Moreover, all Roman cities are in northern and central Algeria, the safest areas in the country with no major security issues. Djemila hosts a number of important buildings: an amphitheatre from the 2nd century, where performances and music festivals are still held, temples, prisons, altars, an arch dedicated to Caracalla and a magnificent baptistery from the 4th century which is still intact.

On Friday, the Muslim weekly holy day, the site is flooded with local tourists: women wearing the Islamic veil or Maghreb-style face veil, bearded men wearing long kaftans, lots of children observe with admiration and respect the remains of a faraway, ancient civilization and are friendly in welcoming the rare foreign visitors. 

Inside the museum where extraordinary mosaics can be found depicting hunting scenes or joyous everyday scenes portraying men and gods, some glance elsewhere but most observe the figures with great attention.

What makes Algeria's archaeological sites extraordinary - from Djemila to Tipaza, Timgad and Tiddis - is the beauty, almost primordial, of the surrounding landscape which is rare in other parts of the Mediterranean.

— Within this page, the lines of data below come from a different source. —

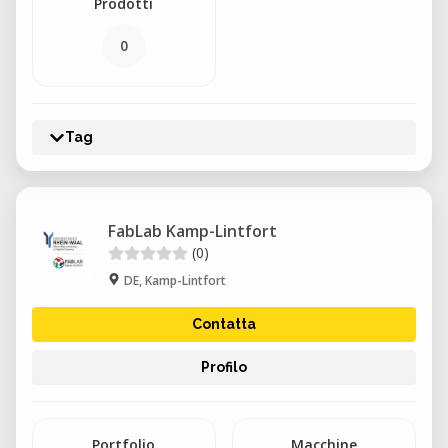
Prodotti
0
Tag
FabLab Kamp-Lintfort
(0)
DE, Kamp-Lintfort
Contatta
Profilo
Portfolio
Macchine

'From a touristic standpoint, we are still children and need to become adult', Said Boukhelifa, a high official with the Algerian tourism ministry, told ANSAmed. "One thing is certain, we don't want to make mistakes which have been committed elsewhere. We are aiming for a tourism which respects nature, landscapes and our historic culture. This is the challenge we have to start from, after all the years that have been lost."